2020 yılı tüm Dünya için fazlasıyla farklı bir yıl oldu. Sosyal hayat, çevre, ekonomi bu farklılıktan oldukça nasibini aldı. Hayatlarımızı, yaşayış biçimlerimizi değiştirdik. Sağlık, özgürlük, çevre gibi kavramların aslında ne kadar değerli olduğunu anladık. Birçoğumuz yaşam biçimini değiştirdi. Buna bağlı olarak daha önce önemsemediğimiz rutin bulduğumuz değerlerin önemi arttı ve hayatımızdaki yerleri tam anlamıyla şekil aldı. Çevre de bu değerlerden bir tanesi. Evlerde izole bir yaşam sürdüğümüz için sokaktaki atıklarda çevre kirliliğinde ciddi bir azalma meydana geldi. Sokağa çıkma yasakları, araçların trafikteki oranlarının düşmesi hava kirliliğinin düşmesine vesile oldu. Bunun dışında iş hayatının neredeyse %50 si homeoffice’e dönünce B2B atıklarının toplanması, yönetilmesi de düşüşe uğradı.
Atık yönetimini geçen seneyle kıyaslamamız gerekirse oldukça büyük farklılıkların oluştuğunu görüyoruz. Atık sektörü de diğer tüm sektörler gibi etkilendi. Yakın tarihle kıyaslamamız gerekirse Atık toplama oranlarının yaklaşık %30 düştüğünü yaptığımız veri analizleriyle tespit edebiliyoruz. Son kullanıcı atıklarının toplama merkezleri; AVM, okullar, iş merkezleri gibi mekanların kapanması direkt olarak son kullanıcıdan toplanan atık miktarlarının düşüşüne sebep oldu. Geçen sene atık toplama oranlarında 2018 yılına nazaran iyi bir artış yakalamıştık. Sıfır atığın gündeme gelmesi bu artışa büyük bir etken olmuştu.
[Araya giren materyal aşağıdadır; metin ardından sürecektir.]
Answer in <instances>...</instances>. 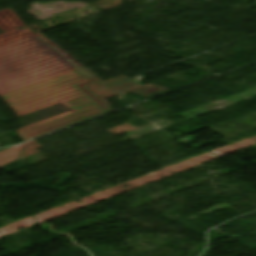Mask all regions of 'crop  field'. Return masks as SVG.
Masks as SVG:
<instances>
[{
  "mask_svg": "<svg viewBox=\"0 0 256 256\" xmlns=\"http://www.w3.org/2000/svg\"><path fill=\"white\" fill-rule=\"evenodd\" d=\"M127 79L124 76L103 82L82 66L30 86L1 95L19 115L58 103L57 100L83 94ZM82 84V88L78 85Z\"/></svg>",
  "mask_w": 256,
  "mask_h": 256,
  "instance_id": "obj_1",
  "label": "crop field"
},
{
  "mask_svg": "<svg viewBox=\"0 0 256 256\" xmlns=\"http://www.w3.org/2000/svg\"><path fill=\"white\" fill-rule=\"evenodd\" d=\"M60 103L64 104L65 106L69 107L70 109L76 111L81 108L87 107L92 105L86 98H84L81 94L72 96L66 99L59 100Z\"/></svg>",
  "mask_w": 256,
  "mask_h": 256,
  "instance_id": "obj_3",
  "label": "crop field"
},
{
  "mask_svg": "<svg viewBox=\"0 0 256 256\" xmlns=\"http://www.w3.org/2000/svg\"><path fill=\"white\" fill-rule=\"evenodd\" d=\"M137 79L131 80L127 79L104 88L83 94L89 101L94 105L87 108L76 111L70 115L19 131V136L24 140H29L34 137L49 133L51 131L66 127L68 125L86 120L88 118L103 114L105 112L111 111L107 104L102 100L104 98L117 95L120 92H130L137 90L144 86L137 84V86L129 87L130 84L137 82Z\"/></svg>",
  "mask_w": 256,
  "mask_h": 256,
  "instance_id": "obj_2",
  "label": "crop field"
},
{
  "mask_svg": "<svg viewBox=\"0 0 256 256\" xmlns=\"http://www.w3.org/2000/svg\"><path fill=\"white\" fill-rule=\"evenodd\" d=\"M153 88H157L158 90L154 91V92H151V93H147V94L142 93V92H144L146 90L153 89ZM165 90H168V89L165 88V87H162V86H158V85H151V86H147V87H144L142 89H139L137 91H133L132 93L139 94V95H141L143 97H149V96H152L154 94H157V93L165 91Z\"/></svg>",
  "mask_w": 256,
  "mask_h": 256,
  "instance_id": "obj_4",
  "label": "crop field"
}]
</instances>
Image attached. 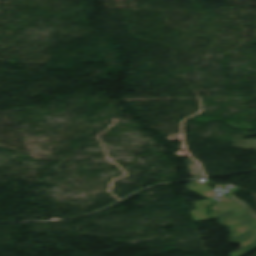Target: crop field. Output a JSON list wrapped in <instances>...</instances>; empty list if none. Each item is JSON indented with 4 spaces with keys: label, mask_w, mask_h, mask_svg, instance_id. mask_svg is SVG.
Listing matches in <instances>:
<instances>
[{
    "label": "crop field",
    "mask_w": 256,
    "mask_h": 256,
    "mask_svg": "<svg viewBox=\"0 0 256 256\" xmlns=\"http://www.w3.org/2000/svg\"><path fill=\"white\" fill-rule=\"evenodd\" d=\"M188 190H191L200 195H204L206 197L214 195L213 191L209 187L199 182L189 183Z\"/></svg>",
    "instance_id": "3"
},
{
    "label": "crop field",
    "mask_w": 256,
    "mask_h": 256,
    "mask_svg": "<svg viewBox=\"0 0 256 256\" xmlns=\"http://www.w3.org/2000/svg\"><path fill=\"white\" fill-rule=\"evenodd\" d=\"M240 203H242L256 217V213L251 210L243 201H241Z\"/></svg>",
    "instance_id": "5"
},
{
    "label": "crop field",
    "mask_w": 256,
    "mask_h": 256,
    "mask_svg": "<svg viewBox=\"0 0 256 256\" xmlns=\"http://www.w3.org/2000/svg\"><path fill=\"white\" fill-rule=\"evenodd\" d=\"M194 204L197 207V210L191 211L194 221L198 222V221L210 220V218L205 213L204 208L206 205H211L212 202L209 200H204V201L195 202Z\"/></svg>",
    "instance_id": "2"
},
{
    "label": "crop field",
    "mask_w": 256,
    "mask_h": 256,
    "mask_svg": "<svg viewBox=\"0 0 256 256\" xmlns=\"http://www.w3.org/2000/svg\"><path fill=\"white\" fill-rule=\"evenodd\" d=\"M186 163L188 164V166L190 167V169L188 170L189 173L195 177V178H201L204 177V174L202 173L199 165L193 160H187Z\"/></svg>",
    "instance_id": "4"
},
{
    "label": "crop field",
    "mask_w": 256,
    "mask_h": 256,
    "mask_svg": "<svg viewBox=\"0 0 256 256\" xmlns=\"http://www.w3.org/2000/svg\"><path fill=\"white\" fill-rule=\"evenodd\" d=\"M221 199L224 202L211 207L216 211L212 213V217L220 219L222 226H230L233 233L230 242L242 248L230 256H244L256 250V219L230 194Z\"/></svg>",
    "instance_id": "1"
}]
</instances>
Bu yıl bu artışların verimliliğini artırmak adına birçok Ar-Ge çalışmasına imza attık, projeler kazandık. Yarı mamulden nihai ürüne ulaşabilmek için Avrupa’dan ve kıymetli hocalardan edindiğimiz teknoloji yeniliklerini proseslerimize adapte etmek için çalışmalara başladık. 2020 yılı için birçok proje geliştirdik farklı tasarımlar, yol haritaları belirledik fakat beklenmeyen pandemi bu planları bir nebze ertelememize neden oldu. Gerek geri kazanım katılım payının gündeme gelmesi, gerek depozito iade sistemi çevre için geliştirmemiz gereken birçok fikri gündeme getirdi.
Sıfır atık ve döngüsel ekonomiye katkı sağlamak amaçlı geliştirdiğimiz projelerimizi gerçekleştirmek için sahipsiz atığa ulaşabilmek adına birçok yol haritası belirledik ve bunları en kısa zamanda hayata geçireceğiz. 2020 yılı elektronik atıkların toplanmasında ciddi bir düşüşe neden olurken, pandemi döneminde süre gelen sistem gereksinimleri mevcut elektronik cihazlarımızı değiştirmemize neden oldu. Okullar, toplantılar ve birçok mecra teknoloji kullanmak zorunda kaldı ve elektronik cihaz satışlarında ciddi bir artışa neden oldu bu da ciddi bir elektronik atık oluşumu demek. Değişen cihazlar atık yönetimi konusunu bir kez daha gündeme getiriyor ve hem B2B’de hem B2C’ de atıklarının iyi bir şekilde yönetilmesi gerekiyor.
Açıkçası firma olarak 5G akabinde birçok elektronik cihazın değişeceğini ve eski cihazların atığa çıkacağını bekliyorduk. Pandemi bu süreci biraz hızlandırdı diyebiliriz. Birçok firma ofislerini kapatıyor ve online çalışma sistemine geçiyor bu durum ciddi bir alt yapı yeterliliğini gerektiriyor. Yine konu atığa geliyor. Bu bir döngü ve bu döngüyü beşikten-beşiğe hale getirmek zorundayız. Paydaşlara burada ciddi sorumluluklar düşüyor. Halk atığın hammadde değerini bilmeli, yöneticiler en doğru şekilde yönetilmesini sağlamalı ve bizler de üzerimize düşen görevi yerine getirerek nihai ürüne ulaşmak adına atıkları gerektiği gibi işlemeliyiz. Umuyoruz ki 2021 yılı daha huzurlu, sağlıklı ve hedeflere ulaşılabilir olacak hepimiz için.